Other stories in this collection highlight both the indignities of immigration, the struggles to assimilate and even the thrills of finding life in a new society. One of the women in “The Wisdom of the New,” chastened by the protagonist’s fate, evolves in later stories (particularly “The Americanizing into a full-fledged Chinese American. She embraces American fashions and political ideas, while still retaining pride in her identity. Similarly, “The Story of One White Woman Who Married a Chinese” depicts the title character’s betrothal to a Chinese man as, if not ideal (he is admittedly short-tempered and ambitious), than a love match with no more than the usual marital stress. Despite the book’s occasional bleak spots, Eaton shows a hopefulness in the melting pot experience, that something good will come from two cultures blending together.

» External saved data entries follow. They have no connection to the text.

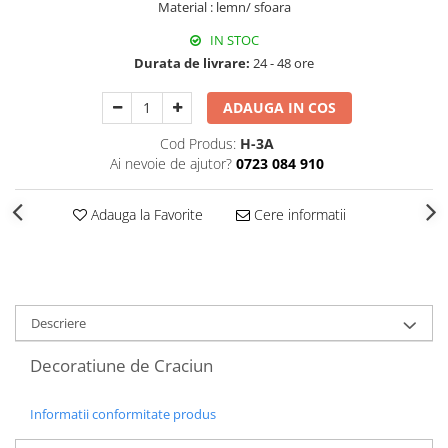
Material : lemn/ sfoara
Decoratiuni Craciun
Sweet Wonderland
IN STOC
Durata de livrare:
24 - 48 ore
Crengute Decorative
Decoratiuni Muzicale
ADAUGA IN COS
Decoratiuni Luminoase
Coronite & Ghirlande
Cod Produs:
H-3A
Ai nevoie de ajutor?
0723 084 910
Aromaterapie Craciun
Felicitari, Cutii si Pungi de Cadou
Adauga la Favorite
Cere informatii
Descriere
Decoratiune de Craciun
Informatii conformitate produs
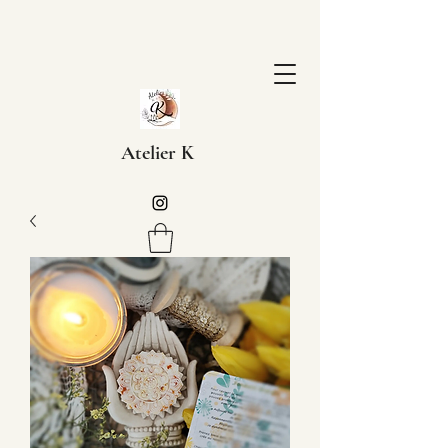
Atelier K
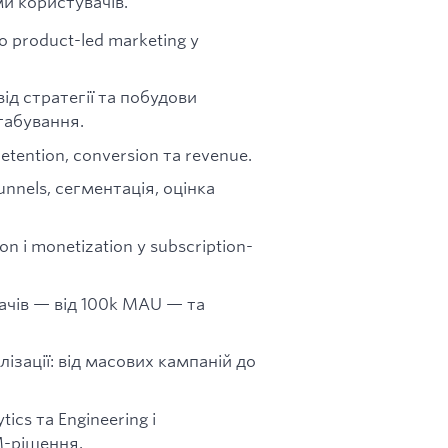
и користувачів.
бо product-led marketing у
д стратегії та побудови
штабування.
etention, conversion та revenue.
unnels, сегментація, оцінка
on і monetization у subscription-
ачів — від 100k MAU — та
ізації: від масових кампаній до
ics та Engineering і
M-рішення.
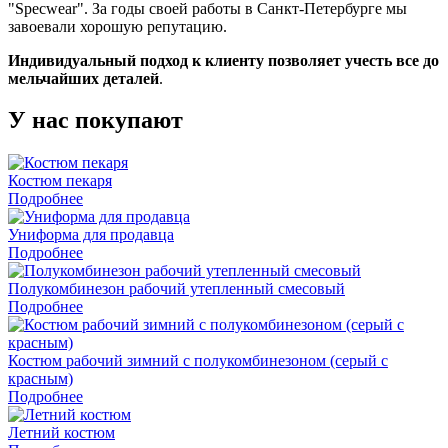
"Specwear". За годы своей работы в Санкт-Петербурге мы
завоевали хорошую репутацию.
Индивидуальный подход к клиенту позволяет учесть все до
мельчайших деталей
.
У нас покупают
Костюм пекаря
Подробнее
Униформа для продавца
Подробнее
Полукомбинезон рабочий утепленный смесовый
Подробнее
Костюм рабочий зимний с полукомбинезоном (серый с
красным)
Подробнее
Летний костюм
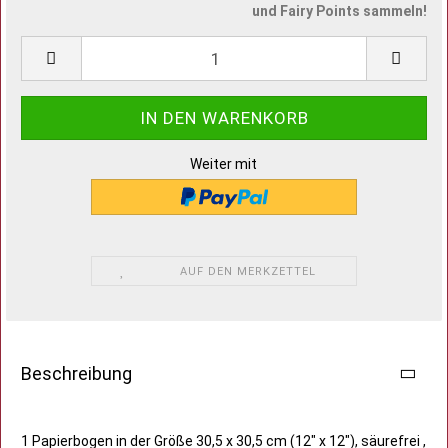
und Fairy Points sammeln!
Weiter mit
AUF DEN MERKZETTEL
Beschreibung
1 Papierbogen in der Größe 30,5 x 30,5 cm (12" x 12"), säurefrei ,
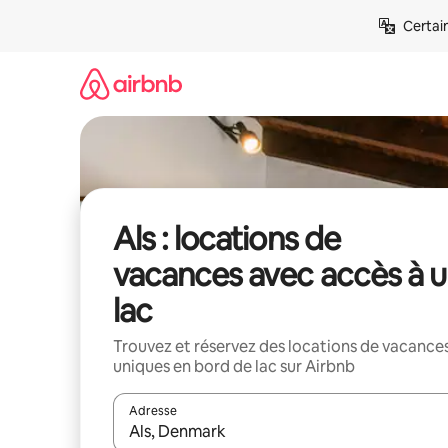
Aller
Certai
directement
au
contenu
Als : locations de
vacances avec accès à 
lac
Trouvez et réservez des locations de vacance
uniques en bord de lac sur Airbnb
Adresse
Lorsque les résultats s'affichent, utilisez les flèc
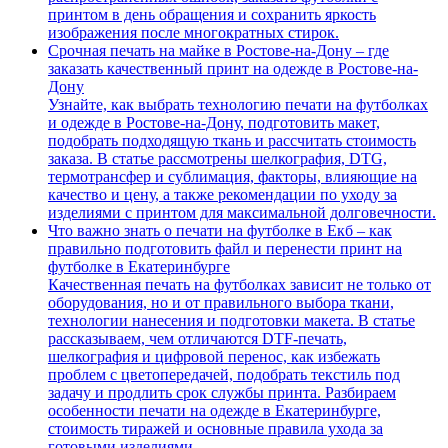
принтом в день обращения и сохранить яркость
изображения после многократных стирок.
Срочная печать на майке в Ростове-на-Дону – где
заказать качественный принт на одежде в Ростове-на-
Дону
Узнайте, как выбрать технологию печати на футболках
и одежде в Ростове-на-Дону, подготовить макет,
подобрать подходящую ткань и рассчитать стоимость
заказа. В статье рассмотрены шелкография, DTG,
термотрансфер и сублимация, факторы, влияющие на
качество и цену, а также рекомендации по уходу за
изделиями с принтом для максимальной долговечности.
Что важно знать о печати на футболке в Екб – как
правильно подготовить файл и перенести принт на
футболке в Екатеринбурге
Качественная печать на футболках зависит не только от
оборудования, но и от правильного выбора ткани,
технологии нанесения и подготовки макета. В статье
рассказываем, чем отличаются DTF-печать,
шелкография и цифровой перенос, как избежать
проблем с цветопередачей, подобрать текстиль под
задачу и продлить срок службы принта. Разбираем
особенности печати на одежде в Екатеринбурге,
стоимость тиражей и основные правила ухода за
готовыми изделиями.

Nor was Eaton the only writer in her family. Her sister Winnifred also became a prolific writer of short fiction, though with a bizarre twist: she styled herself Onto Watanna and wrote various works (most famously A Japanese Nightingale) depicting the Japanese-American experience. Unlike her sister, Winnifred married, had several children and lived to a ripe old age; however, in the preoccupations of her work and her itinerant lifestyle (she spent most of her life moving between New York and Calgary), she was very much Edith’s double.
Eaton died in April 1914 at age 49 in Montreal after a short illness. She left behind neither husband, romantic partner nor children, but an impressive body of work that was unfortunately neglected for many years; Mrs. Spring Fragrance was out of print within years of her death, and she was forgotten to all but the most diligent literary students and cultural historians until the 1990s, thanks in large part to Mary Chapman of the University of British Columbia’s efforts to recover and promote her work. Since then, she’s become justly celebrated as a pioneering Asian writer whose voice still resonates today.